** Your assignment **
Out of the material that follows, write out exactly the lines from the line with "urothelial cancer demonstrates" to the line with "immunohistochemistry (IHC) photomicrograph", both ends included, and no others.

□ □ □ □ □ □ □

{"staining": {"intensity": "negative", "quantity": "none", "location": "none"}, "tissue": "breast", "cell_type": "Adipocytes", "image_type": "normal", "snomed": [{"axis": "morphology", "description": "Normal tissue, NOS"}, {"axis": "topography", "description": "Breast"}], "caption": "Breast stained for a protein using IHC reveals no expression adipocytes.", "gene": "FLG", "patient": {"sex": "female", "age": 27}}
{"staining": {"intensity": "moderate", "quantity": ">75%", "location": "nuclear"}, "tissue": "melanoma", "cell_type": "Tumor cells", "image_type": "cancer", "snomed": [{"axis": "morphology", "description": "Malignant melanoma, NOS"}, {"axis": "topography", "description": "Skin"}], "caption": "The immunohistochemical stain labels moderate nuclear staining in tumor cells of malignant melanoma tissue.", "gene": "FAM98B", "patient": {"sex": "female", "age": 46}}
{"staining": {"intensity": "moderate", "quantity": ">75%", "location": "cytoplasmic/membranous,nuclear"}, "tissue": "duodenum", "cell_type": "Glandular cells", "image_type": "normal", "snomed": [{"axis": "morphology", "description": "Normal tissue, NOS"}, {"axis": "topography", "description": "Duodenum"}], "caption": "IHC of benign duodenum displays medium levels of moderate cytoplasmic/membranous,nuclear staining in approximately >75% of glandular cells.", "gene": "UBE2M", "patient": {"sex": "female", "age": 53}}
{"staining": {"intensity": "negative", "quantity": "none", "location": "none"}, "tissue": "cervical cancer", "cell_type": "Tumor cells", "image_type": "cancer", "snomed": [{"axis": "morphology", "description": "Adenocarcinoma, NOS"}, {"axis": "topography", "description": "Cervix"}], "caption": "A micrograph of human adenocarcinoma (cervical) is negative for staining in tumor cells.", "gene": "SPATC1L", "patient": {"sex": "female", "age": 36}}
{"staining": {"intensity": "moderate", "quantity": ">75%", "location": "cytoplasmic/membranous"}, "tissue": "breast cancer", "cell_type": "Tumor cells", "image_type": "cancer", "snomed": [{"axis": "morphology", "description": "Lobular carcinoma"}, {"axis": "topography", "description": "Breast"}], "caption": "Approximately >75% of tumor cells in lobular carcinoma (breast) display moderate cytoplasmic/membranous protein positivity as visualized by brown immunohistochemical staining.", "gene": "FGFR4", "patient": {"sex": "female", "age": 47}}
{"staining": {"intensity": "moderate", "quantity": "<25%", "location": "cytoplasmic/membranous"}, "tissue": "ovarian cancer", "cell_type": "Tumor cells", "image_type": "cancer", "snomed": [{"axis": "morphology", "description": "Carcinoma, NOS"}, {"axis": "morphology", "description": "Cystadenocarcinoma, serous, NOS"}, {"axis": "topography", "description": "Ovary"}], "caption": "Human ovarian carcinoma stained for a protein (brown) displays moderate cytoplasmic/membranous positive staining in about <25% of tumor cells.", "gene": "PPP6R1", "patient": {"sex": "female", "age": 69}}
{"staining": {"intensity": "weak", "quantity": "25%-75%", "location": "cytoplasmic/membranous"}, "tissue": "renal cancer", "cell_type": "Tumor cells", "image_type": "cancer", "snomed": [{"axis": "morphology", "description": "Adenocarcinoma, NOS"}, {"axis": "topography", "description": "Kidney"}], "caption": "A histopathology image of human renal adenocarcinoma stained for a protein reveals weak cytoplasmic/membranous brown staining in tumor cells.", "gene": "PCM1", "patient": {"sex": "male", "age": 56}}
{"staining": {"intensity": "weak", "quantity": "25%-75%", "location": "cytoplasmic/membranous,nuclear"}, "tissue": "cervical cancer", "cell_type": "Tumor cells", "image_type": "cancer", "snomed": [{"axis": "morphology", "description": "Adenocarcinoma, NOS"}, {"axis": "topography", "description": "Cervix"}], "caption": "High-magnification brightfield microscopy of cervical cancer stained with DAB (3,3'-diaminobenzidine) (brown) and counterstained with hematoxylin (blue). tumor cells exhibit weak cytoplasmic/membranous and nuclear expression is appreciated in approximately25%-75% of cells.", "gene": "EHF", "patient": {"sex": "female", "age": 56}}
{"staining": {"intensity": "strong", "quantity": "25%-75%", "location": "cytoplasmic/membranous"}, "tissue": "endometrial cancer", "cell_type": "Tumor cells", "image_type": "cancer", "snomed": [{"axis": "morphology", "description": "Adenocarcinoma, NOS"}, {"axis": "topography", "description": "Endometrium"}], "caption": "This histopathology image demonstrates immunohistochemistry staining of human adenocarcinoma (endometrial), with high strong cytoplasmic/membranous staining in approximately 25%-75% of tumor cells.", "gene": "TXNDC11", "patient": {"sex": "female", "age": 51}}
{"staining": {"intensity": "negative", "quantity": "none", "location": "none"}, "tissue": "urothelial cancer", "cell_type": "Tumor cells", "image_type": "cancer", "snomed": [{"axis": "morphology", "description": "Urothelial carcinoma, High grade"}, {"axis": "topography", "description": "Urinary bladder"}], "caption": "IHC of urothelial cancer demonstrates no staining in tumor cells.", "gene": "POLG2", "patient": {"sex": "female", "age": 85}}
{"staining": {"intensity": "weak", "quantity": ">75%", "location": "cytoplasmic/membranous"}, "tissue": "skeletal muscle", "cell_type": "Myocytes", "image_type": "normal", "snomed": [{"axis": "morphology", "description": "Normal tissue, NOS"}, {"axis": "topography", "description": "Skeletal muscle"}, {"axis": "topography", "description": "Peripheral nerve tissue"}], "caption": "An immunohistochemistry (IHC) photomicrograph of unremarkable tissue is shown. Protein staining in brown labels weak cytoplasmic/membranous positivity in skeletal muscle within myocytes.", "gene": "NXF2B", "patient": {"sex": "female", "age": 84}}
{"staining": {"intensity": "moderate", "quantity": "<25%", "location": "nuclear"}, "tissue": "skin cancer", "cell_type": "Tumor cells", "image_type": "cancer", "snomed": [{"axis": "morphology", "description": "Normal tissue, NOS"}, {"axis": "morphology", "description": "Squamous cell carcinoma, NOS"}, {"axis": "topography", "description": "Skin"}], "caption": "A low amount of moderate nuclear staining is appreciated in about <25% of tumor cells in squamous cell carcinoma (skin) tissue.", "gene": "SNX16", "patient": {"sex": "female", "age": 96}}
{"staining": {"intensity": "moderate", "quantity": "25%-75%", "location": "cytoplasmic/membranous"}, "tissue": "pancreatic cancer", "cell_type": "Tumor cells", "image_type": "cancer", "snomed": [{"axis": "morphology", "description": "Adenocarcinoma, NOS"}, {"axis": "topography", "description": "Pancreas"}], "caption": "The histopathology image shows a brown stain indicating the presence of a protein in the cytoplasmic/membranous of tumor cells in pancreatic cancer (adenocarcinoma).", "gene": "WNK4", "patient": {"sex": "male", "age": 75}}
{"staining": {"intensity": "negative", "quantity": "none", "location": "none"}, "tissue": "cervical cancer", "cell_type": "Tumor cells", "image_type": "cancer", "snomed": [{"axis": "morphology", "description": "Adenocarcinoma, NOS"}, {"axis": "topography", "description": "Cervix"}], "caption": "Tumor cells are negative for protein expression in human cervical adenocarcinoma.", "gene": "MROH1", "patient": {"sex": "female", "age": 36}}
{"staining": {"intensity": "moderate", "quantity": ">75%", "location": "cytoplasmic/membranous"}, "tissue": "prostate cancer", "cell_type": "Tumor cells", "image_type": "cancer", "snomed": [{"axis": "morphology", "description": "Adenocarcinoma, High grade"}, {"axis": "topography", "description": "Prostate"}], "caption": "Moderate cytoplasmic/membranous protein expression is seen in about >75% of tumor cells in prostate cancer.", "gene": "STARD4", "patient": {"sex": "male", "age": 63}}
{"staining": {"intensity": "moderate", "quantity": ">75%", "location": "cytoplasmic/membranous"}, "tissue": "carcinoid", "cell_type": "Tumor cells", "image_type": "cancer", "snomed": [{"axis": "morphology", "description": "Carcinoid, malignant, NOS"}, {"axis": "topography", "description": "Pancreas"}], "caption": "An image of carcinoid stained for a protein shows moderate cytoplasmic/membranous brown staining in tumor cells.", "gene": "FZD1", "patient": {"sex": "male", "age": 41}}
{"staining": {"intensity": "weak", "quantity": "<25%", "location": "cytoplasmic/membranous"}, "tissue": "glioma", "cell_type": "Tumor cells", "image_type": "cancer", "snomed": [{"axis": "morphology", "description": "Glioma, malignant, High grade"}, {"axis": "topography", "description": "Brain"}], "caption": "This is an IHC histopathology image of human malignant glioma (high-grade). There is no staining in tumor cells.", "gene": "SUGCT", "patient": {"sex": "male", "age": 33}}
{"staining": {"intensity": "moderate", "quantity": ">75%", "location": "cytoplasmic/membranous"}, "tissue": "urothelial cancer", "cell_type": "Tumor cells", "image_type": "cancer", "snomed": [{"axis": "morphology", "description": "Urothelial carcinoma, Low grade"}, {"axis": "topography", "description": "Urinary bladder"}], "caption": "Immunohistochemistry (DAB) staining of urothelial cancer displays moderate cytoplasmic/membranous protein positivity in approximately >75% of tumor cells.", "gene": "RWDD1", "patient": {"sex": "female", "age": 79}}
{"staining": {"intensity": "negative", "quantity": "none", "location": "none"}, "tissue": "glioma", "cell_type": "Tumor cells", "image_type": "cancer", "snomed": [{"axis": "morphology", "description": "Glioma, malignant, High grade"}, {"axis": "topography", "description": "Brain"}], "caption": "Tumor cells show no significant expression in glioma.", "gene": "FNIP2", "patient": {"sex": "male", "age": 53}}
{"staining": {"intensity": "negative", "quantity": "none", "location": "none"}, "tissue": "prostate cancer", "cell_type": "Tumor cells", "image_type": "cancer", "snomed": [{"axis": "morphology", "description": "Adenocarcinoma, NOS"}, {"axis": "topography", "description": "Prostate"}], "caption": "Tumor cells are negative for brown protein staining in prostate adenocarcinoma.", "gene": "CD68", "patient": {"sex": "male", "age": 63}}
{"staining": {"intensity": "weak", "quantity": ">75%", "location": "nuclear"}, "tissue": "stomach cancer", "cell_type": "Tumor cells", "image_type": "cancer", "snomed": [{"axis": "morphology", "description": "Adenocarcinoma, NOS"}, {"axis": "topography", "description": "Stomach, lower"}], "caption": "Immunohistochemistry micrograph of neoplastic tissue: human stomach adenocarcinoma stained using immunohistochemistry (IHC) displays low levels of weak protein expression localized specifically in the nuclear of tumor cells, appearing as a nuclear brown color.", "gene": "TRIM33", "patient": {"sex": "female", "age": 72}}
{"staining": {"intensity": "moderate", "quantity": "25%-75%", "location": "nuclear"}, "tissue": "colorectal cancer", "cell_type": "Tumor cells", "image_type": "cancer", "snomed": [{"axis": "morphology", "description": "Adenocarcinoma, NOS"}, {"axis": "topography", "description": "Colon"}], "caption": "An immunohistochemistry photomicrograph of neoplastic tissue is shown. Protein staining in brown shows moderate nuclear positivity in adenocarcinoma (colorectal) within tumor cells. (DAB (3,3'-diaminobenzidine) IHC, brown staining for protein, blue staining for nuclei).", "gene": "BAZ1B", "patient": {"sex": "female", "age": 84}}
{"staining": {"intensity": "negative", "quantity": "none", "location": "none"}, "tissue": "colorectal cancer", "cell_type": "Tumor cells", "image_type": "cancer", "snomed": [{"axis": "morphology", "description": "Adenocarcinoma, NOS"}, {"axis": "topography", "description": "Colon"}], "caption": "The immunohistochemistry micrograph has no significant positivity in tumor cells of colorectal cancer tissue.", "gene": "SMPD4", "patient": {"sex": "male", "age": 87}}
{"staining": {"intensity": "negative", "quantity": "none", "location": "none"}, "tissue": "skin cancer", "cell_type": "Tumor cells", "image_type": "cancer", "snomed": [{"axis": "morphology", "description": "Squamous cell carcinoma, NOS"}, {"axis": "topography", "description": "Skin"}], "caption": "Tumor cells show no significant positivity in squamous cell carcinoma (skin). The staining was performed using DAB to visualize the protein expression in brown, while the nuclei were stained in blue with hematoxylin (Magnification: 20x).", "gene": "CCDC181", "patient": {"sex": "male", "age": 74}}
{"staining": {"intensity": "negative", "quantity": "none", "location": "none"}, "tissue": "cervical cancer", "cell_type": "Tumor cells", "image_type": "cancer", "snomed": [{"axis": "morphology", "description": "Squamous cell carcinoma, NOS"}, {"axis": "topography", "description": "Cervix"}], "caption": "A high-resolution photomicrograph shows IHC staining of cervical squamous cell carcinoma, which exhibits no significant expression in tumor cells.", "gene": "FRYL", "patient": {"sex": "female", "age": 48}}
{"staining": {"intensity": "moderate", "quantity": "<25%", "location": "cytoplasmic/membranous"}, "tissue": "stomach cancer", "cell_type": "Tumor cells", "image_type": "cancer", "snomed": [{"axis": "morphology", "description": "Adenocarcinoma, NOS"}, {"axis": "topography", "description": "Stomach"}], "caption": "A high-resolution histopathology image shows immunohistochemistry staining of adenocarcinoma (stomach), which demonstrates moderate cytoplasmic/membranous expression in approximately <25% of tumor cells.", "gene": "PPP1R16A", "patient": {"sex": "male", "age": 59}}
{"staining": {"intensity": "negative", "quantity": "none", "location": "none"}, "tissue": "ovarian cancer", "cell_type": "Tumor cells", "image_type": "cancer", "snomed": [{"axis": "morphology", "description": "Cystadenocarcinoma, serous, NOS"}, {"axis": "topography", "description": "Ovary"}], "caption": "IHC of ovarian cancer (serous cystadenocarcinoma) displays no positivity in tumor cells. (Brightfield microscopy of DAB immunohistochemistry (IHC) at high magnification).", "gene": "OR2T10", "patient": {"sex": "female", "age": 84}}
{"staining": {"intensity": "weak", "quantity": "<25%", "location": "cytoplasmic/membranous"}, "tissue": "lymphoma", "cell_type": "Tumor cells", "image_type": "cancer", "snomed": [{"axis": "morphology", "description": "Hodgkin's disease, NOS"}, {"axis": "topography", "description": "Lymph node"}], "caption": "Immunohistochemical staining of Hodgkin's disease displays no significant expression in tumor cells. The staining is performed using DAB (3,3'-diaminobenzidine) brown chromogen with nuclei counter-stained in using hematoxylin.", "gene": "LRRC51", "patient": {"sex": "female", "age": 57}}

□ □ □ □ □ □ □

** Written reply **
{"staining": {"intensity": "negative", "quantity": "none", "location": "none"}, "tissue": "urothelial cancer", "cell_type": "Tumor cells", "image_type": "cancer", "snomed": [{"axis": "morphology", "description": "Urothelial carcinoma, High grade"}, {"axis": "topography", "description": "Urinary bladder"}], "caption": "IHC of urothelial cancer demonstrates no staining in tumor cells.", "gene": "POLG2", "patient": {"sex": "female", "age": 85}}
{"staining": {"intensity": "weak", "quantity": ">75%", "location": "cytoplasmic/membranous"}, "tissue": "skeletal muscle", "cell_type": "Myocytes", "image_type": "normal", "snomed": [{"axis": "morphology", "description": "Normal tissue, NOS"}, {"axis": "topography", "description": "Skeletal muscle"}, {"axis": "topography", "description": "Peripheral nerve tissue"}], "caption": "An immunohistochemistry (IHC) photomicrograph of unremarkable tissue is shown. Protein staining in brown labels weak cytoplasmic/membranous positivity in skeletal muscle within myocytes.", "gene": "NXF2B", "patient": {"sex": "female", "age": 84}}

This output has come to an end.